St. Quintinus (Quentin)

St. QuintinusSt. Quintin was a Roman, descended of a senatorian family, and is called by his historian the son of Zeno. Full of zeal for the kingdom of Jesus Christ, and burning with a holy desire to make his powerful name and the mysteries of his love and mercy known among the infidels, he left his country, renounced all wealth and posessions, and, attended by St. Lucian of Beauvais, made his way to Gaul. They preached the faith together in that country till they reached Amiens in Picardy, where they parted. Lucian went to Beauvais, and having sown the seeds of divine faith in the hearts of many, received the crown of martyrdom in that city. St. Quintin stayed at Amiens, endeavoring by his prayers and labors to makes that country a portion of our Lord”s inheritance.

Desiring nothing so earnestly as to destroy the kingdom of the devil, that the name of God might be glorified, he sought the Author of all good, without ceasing, that he would infuse his saving knowledge and holy love into the souls of those to whom he announced the divine law. God made him equally powerful in words and works, and his discourses were authorized and strongly recommended by great numbers of miracles, and illustrated and enforced by a most holy and mortified life. The reward of his charitable labors was the crown of martyrdom, which he received in the beginning of the reign of Maximian Herculeus, who was associated in the empire by Dioclesian.

He was whipped unmercifully, and then confined to a close dungeon without the liberty of receiving either comfort or assistance from the faithful. His limbs were stretched with pulleys on the rack till his joints were dislocated; his body was torn with rods of iron wire; boiled pitch and oil were poured on his back, and lighted torches applied to his sides. The holy martyr, strengthened by Him whose cause he defended, remained superior to all the cruel arts of his barbarous persecutor, and preserved a perfect tranquillity of mind in the midst of such torments as filled the spectators with horror. Finally, his body was pierced with two iron wires from the neck to the thighs, and iron nails driven under his fingernails, and in his flesh in many places, particularly into his scull; and, lastly, his head was cut off.

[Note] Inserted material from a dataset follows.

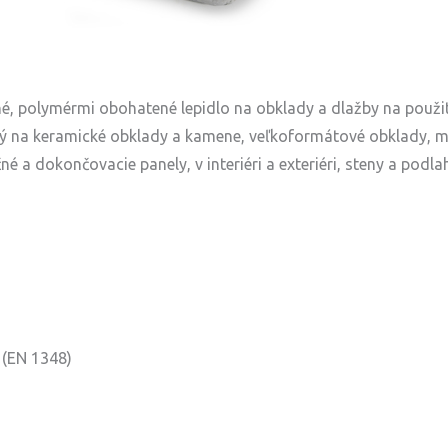
, polymérmi obohatené lepidlo na obklady a dlažby na použiti
ý na keramické obklady a kamene, veľkoformátové obklady, mo
né a dokončovacie panely, v interiéri a exteriéri, steny a podla
 (EN 1348)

Martyrdom, when we are called to it, in a homage we owe to God, and a debt due to faith and religion. Happy are they whom God, by a special grace, allows to seal their fidelity to him by their blood! How great is the honor and happiness for a poor mortal man, and a poor sinner to lay down his mean miserable life for Him, who, out of infinite love for us, gave his most precious life! Martyrs are holocausts offered to the divine love and glory. They are witnesses, as the word imports in the original Greek, bearing testimony to the infinite power and goodness of God, in which they place an entire confidence, and to the truth of his holy revealed faith, which they confirm with their blood. No testimony can be more authentic, more glorious to God, more edifying to the faithful, or more convincing to infidels. It is by the constancy of martyrs that our holy religion is established. God was pleased to choose it for one of the means by which he would accomplish this great work. Are we witnesses to God and his holy religion, at least by lives of self-denial, meekness, and sanctity? Or do we not rather by a contrary deportment disgrace his holy church, of which we have the honor to be members, and expose his adorable name to the blasphemies of infidels.